As new outbreaks of H5N1 encroach upon the Europe, threatening its multi-billion dollar agricultural sector, the pair say its vital for the protection of the world's birds that their word gets out.
"It could lead governments to mistakenly cull millions of wild birds unnecessarily," said Moores, chairman of Birds Korea.
"If people are led to believe wild birds are to blame that will demonize them, the places they gather and avian conservation efforts in general."
The WHO believes the H5N1 virus has the potential to explode into a global pandemic that could claim as many as 100 million lives.
Although the variant has been known for decades, it first mutated into a form lethal to humans in Hong Kong in 1997. Its high mortality rate alarmed health officials: 70-100 percent of infected chickens, geese and ducks succumbed and six of the 18 people who contracted the virus were killed by it.
Huge outbreaks throughout East and Southeast Asia in 2004 led to the deaths of dozens more people and the culling of hundreds of millions of poultry.
Scientists have argued over the disease's means of transmission, which most recently saw it spread to parts of Russia and Kazakhstan and prompted warnings that it could next move into Europe and South Asia. The explanation that appears to have found most favor is that it was spread by migratory birds who passed the disease to farm birds they came into contact with during their seasonal journeys across the globe. The theory appears to have been adopted not only by the WHO but also by the UN's Food and Agriculture Organization, as well as prominent bird protection groups such as the India-headquartered Wetlands International.

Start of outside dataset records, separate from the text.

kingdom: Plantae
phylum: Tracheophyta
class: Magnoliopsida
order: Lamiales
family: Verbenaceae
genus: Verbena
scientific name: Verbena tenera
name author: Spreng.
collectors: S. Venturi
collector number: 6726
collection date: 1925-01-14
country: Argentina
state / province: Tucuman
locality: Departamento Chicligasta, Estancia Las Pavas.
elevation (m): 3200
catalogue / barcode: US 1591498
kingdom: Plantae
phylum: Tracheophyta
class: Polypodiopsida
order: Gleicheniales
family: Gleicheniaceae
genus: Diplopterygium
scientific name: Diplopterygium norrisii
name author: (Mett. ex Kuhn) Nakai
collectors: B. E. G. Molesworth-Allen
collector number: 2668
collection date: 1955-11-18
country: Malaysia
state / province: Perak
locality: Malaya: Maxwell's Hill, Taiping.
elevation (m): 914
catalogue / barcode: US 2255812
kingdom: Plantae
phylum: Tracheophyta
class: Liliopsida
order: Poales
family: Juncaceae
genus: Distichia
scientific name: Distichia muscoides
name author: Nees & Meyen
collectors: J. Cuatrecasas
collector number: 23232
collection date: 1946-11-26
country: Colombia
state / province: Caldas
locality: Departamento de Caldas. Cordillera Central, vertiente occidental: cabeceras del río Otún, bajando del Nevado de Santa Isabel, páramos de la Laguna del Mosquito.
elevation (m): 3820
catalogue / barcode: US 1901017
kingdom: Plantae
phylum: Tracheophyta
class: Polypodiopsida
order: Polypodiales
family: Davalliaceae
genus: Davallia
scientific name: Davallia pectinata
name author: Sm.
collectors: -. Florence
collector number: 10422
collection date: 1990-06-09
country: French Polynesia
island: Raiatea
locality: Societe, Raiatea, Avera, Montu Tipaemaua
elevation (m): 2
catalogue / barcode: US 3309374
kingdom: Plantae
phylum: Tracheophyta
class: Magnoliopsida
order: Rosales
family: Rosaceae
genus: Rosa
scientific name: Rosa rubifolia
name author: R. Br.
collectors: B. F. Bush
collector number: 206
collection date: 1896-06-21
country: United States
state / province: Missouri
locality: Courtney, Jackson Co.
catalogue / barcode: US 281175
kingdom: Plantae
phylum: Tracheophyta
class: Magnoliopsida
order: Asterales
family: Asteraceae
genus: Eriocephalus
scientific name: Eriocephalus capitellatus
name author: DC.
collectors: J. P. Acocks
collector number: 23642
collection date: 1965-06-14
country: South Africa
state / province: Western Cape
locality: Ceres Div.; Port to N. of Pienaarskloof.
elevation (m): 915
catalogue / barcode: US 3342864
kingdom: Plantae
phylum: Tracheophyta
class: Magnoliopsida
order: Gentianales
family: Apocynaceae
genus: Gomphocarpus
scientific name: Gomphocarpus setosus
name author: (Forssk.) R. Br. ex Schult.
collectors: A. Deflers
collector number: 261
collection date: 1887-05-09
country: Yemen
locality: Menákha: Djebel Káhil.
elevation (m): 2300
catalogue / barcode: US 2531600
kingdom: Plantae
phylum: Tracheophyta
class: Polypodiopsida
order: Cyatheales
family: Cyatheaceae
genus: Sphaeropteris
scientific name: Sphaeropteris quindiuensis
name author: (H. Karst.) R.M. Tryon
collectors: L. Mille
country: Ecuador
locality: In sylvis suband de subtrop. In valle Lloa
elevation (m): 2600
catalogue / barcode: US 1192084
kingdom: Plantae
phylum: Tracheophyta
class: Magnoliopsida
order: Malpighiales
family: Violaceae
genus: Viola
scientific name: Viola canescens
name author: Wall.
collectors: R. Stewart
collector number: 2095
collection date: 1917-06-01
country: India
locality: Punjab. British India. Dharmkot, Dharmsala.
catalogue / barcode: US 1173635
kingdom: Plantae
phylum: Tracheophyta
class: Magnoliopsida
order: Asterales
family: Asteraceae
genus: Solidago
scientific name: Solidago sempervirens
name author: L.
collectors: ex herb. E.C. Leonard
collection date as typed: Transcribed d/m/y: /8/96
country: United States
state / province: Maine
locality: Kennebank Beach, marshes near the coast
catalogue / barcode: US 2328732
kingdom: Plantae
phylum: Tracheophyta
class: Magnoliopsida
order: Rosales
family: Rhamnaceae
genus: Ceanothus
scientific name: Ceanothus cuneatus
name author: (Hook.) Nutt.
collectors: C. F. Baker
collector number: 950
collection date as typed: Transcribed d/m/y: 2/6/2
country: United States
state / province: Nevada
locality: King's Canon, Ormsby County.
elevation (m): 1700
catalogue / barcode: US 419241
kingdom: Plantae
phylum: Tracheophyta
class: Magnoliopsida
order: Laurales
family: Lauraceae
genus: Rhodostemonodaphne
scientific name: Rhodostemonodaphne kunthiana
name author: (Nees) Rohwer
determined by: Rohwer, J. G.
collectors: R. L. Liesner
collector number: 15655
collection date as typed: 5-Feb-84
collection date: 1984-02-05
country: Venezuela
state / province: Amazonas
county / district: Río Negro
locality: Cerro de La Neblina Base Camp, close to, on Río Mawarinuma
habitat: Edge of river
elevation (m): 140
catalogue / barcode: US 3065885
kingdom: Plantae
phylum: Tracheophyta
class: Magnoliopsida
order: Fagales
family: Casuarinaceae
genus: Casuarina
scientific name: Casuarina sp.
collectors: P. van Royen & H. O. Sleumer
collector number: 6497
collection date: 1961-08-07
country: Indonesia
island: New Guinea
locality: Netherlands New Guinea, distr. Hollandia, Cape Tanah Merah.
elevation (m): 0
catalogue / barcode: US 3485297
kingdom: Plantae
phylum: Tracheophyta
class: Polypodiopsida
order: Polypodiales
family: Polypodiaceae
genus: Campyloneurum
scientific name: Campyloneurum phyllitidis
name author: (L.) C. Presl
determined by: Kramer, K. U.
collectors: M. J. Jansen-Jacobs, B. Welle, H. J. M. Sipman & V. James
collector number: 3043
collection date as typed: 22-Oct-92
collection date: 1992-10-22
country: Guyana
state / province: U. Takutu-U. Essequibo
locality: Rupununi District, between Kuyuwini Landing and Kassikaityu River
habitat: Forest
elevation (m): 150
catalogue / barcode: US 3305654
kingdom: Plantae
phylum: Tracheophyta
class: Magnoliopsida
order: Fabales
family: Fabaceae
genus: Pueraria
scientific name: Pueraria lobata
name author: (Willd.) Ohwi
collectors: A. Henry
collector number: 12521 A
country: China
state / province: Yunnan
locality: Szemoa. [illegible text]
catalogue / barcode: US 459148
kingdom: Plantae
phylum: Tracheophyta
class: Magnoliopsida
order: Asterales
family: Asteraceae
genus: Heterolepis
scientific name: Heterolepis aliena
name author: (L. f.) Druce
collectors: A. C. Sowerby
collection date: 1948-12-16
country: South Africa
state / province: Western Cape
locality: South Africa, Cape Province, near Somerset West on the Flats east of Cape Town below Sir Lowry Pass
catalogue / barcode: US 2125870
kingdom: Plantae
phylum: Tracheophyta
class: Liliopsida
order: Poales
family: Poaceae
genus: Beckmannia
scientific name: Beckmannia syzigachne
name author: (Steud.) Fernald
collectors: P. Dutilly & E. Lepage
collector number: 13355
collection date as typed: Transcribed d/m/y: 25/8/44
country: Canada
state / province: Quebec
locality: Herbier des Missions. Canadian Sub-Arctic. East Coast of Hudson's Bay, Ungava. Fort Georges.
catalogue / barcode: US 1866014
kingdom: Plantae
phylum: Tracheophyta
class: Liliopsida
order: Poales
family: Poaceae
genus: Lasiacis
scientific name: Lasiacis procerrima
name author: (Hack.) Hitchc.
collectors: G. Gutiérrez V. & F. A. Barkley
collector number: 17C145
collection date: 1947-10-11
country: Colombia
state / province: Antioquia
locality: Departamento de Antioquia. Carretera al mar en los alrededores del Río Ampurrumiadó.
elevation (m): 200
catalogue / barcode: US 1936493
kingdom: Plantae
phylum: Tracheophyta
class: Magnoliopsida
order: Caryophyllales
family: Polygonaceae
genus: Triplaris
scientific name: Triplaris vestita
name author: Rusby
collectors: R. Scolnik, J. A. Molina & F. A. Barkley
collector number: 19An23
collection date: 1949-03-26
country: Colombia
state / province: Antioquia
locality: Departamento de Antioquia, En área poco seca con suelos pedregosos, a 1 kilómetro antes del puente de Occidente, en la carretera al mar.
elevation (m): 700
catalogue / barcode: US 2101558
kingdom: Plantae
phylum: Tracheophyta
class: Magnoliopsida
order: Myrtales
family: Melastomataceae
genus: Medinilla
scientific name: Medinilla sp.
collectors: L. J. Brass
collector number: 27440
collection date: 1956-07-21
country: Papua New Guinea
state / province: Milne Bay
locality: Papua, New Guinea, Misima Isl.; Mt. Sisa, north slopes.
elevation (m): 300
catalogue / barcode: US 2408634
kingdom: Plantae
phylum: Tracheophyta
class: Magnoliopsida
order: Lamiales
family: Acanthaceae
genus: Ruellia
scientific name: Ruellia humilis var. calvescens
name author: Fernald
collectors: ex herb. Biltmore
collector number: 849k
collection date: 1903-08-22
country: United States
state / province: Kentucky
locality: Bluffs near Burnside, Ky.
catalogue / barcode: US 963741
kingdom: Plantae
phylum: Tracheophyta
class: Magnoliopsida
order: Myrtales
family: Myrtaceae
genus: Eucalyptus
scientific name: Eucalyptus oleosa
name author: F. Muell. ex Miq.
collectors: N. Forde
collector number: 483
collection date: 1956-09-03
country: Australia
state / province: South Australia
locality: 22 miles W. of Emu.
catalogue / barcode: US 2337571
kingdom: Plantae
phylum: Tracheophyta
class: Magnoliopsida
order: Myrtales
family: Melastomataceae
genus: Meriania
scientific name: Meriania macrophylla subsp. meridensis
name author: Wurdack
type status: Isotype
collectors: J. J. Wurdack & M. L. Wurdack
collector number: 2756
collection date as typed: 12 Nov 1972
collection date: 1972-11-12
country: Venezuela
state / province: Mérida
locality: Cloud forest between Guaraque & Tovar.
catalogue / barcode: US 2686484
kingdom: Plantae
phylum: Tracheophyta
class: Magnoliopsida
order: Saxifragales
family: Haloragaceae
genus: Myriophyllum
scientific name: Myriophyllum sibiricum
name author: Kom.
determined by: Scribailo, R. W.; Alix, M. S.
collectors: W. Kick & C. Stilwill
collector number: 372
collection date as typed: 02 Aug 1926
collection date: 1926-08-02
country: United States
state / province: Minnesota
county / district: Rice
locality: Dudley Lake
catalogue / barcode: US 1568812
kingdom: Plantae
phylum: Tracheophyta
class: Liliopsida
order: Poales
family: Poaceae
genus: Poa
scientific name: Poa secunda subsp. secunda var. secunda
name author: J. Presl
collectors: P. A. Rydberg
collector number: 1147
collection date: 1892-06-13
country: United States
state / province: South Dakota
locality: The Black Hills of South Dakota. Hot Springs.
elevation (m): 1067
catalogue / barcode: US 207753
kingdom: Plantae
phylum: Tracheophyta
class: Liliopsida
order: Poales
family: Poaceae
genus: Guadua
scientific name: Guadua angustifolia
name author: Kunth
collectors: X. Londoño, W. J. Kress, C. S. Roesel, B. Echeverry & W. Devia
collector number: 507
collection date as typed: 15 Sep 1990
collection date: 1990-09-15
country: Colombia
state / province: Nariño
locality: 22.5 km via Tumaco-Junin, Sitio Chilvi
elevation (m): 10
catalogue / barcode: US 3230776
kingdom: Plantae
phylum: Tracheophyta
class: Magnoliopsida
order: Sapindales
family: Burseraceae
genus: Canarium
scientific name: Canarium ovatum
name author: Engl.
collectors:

Williams and Moores say the theory is wrong. They base their argument on some of the most basic knowledge available to Asia-based ornithologists: the migratory paths, or flyways, of the region's birds.
"The spread of H5N1 across Asia does not match the flyways in time or space," said Williams.
They dispute the main plank of evidence for the theory -- the death in the spring of thousands of ducks around Qinghai Lake in northeast China's Qinghai Province, a popular watering spot for migrating birds -- as pure fallacy.
"By the time the disease emerged there, the birds that would usually stop there had left," Williams said.
He backs his argument with a study by Hong Kong University biology professor Kevin Shortridge and prominent New Zealand ornithologist David Melville that was published in May 2004 in the Lancet medical journal.